No livro How to be a Bishop without Being Religious (Como ser um Bispo sem Ser Religioso), Charles Merrill Smith dá conselhos aos ministros cristãos para que se abstenham de ensinar doutrinas, pois isso apenas divide as pessoas em grupos e sempre dividirá a igreja. Esse conselho é seguido por muitos, resultando em maior unidade às custas do conhecimento das Escrituras. No entanto, meu conselho é desenvolver tanto o fruto do Espírito quanto o conhecimento bíblico, pois esse é o verdadeiro caminho para a unidade sem sacrificar a verdade. As pessoas cheias de ira e vingativas amiúde irão impor a unidade pela força, a despeito do quanto ensinem; ao passo que aqueles que são semelhantes a Cristo alcançam a unidade através do amor, da bondade e da humildade.

O quarto século chegou ao seu fim, e os grandes Universalistas da época morreram e descansaram em paz.
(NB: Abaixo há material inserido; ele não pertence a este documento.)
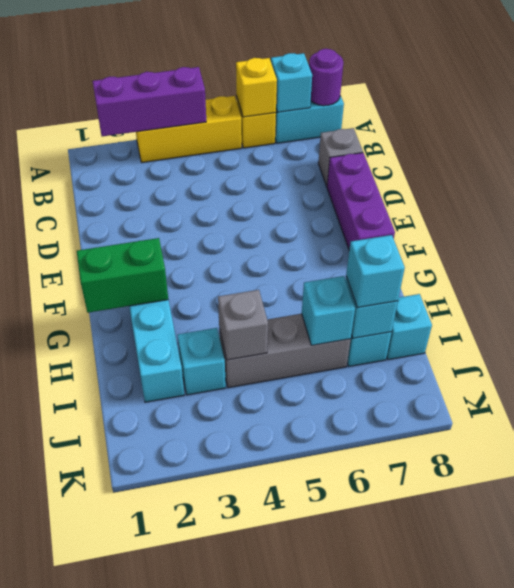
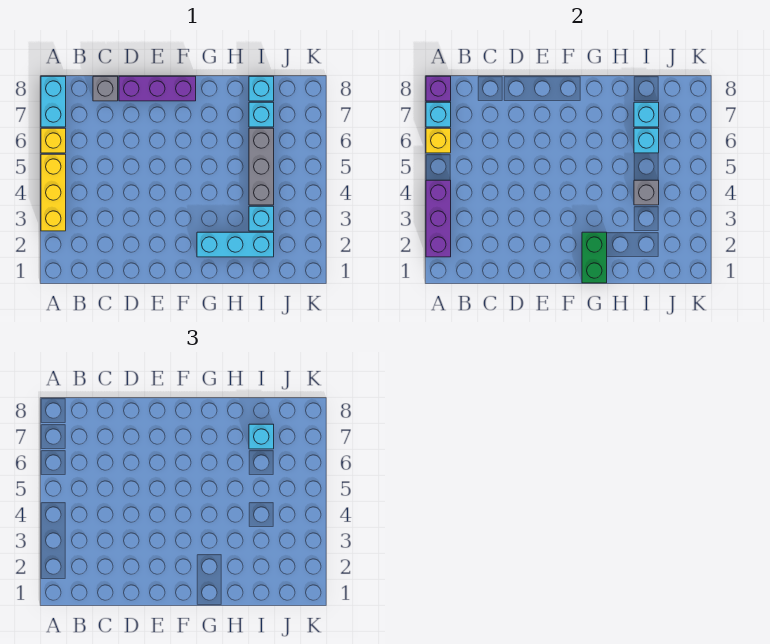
purple round brick A8 level 2 -> purple brick A8 level 2

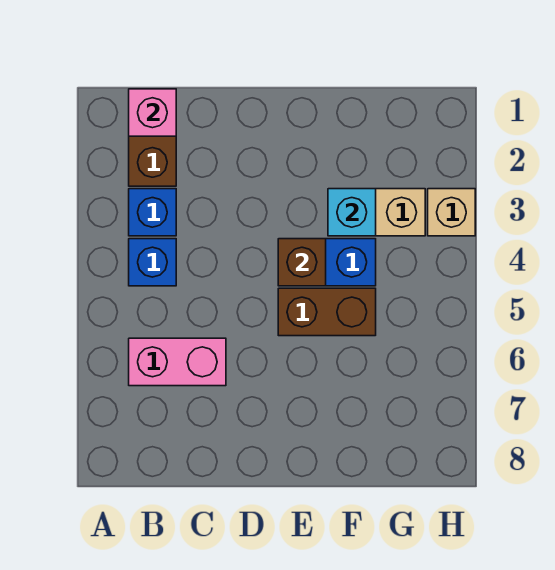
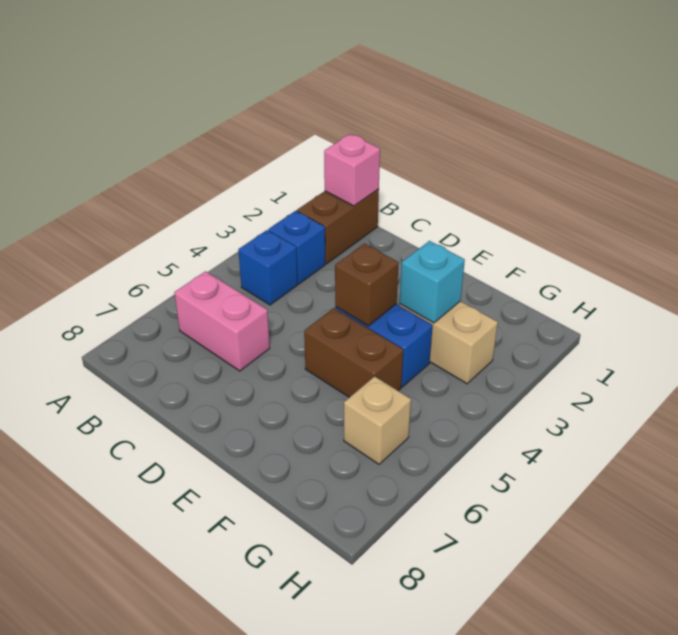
tan brick H3 level 1 -> tan brick G6 level 1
Infelizmente, muitos bispos cristãos passaram tempo insuficiente cultivando os frutos do Espírito e tempo excessivo acumulando dinheiro e poder. Durante a maior parte do século IV, a controvérsia ariana sobre se Cristo era ou não um ser criado, trouxe a prática de realizar Concílios da Igreja para decidir o que era verdade e o que era heresia pelo raciocínio da mente carnal. Os "hereges" eram tratados tão mal quanto foram tratados os cristãos pelos imperadores romanos no auge das perseguições.

A opinião do grande Gregório Nazianzo, bispo de Constantinopla, chamado “O Teólogo”, está registrada nas páginas 178 e 179 de The Ancient History of Universalism, (A Antiga História do Universalismo) de Hosea Ballou,

    "Ele condenou a capciosidade dos fanáticos zelosos sobre pontos doutrinários ... O clero daquele época, ele ousadamente, e parece merecido, caracterizou como uma classe de homens avarentos, briguentos, licenciosos, e em uma palavra, sem princípios; e dos frequentes concílios que então perturbavam a paz da igreja, declarou que tinha medo deles porque nunca tinha visto o desfecho de um que tivesse sido feliz e agradável, ou que não aumentasse o mal em vez de diminui-lo."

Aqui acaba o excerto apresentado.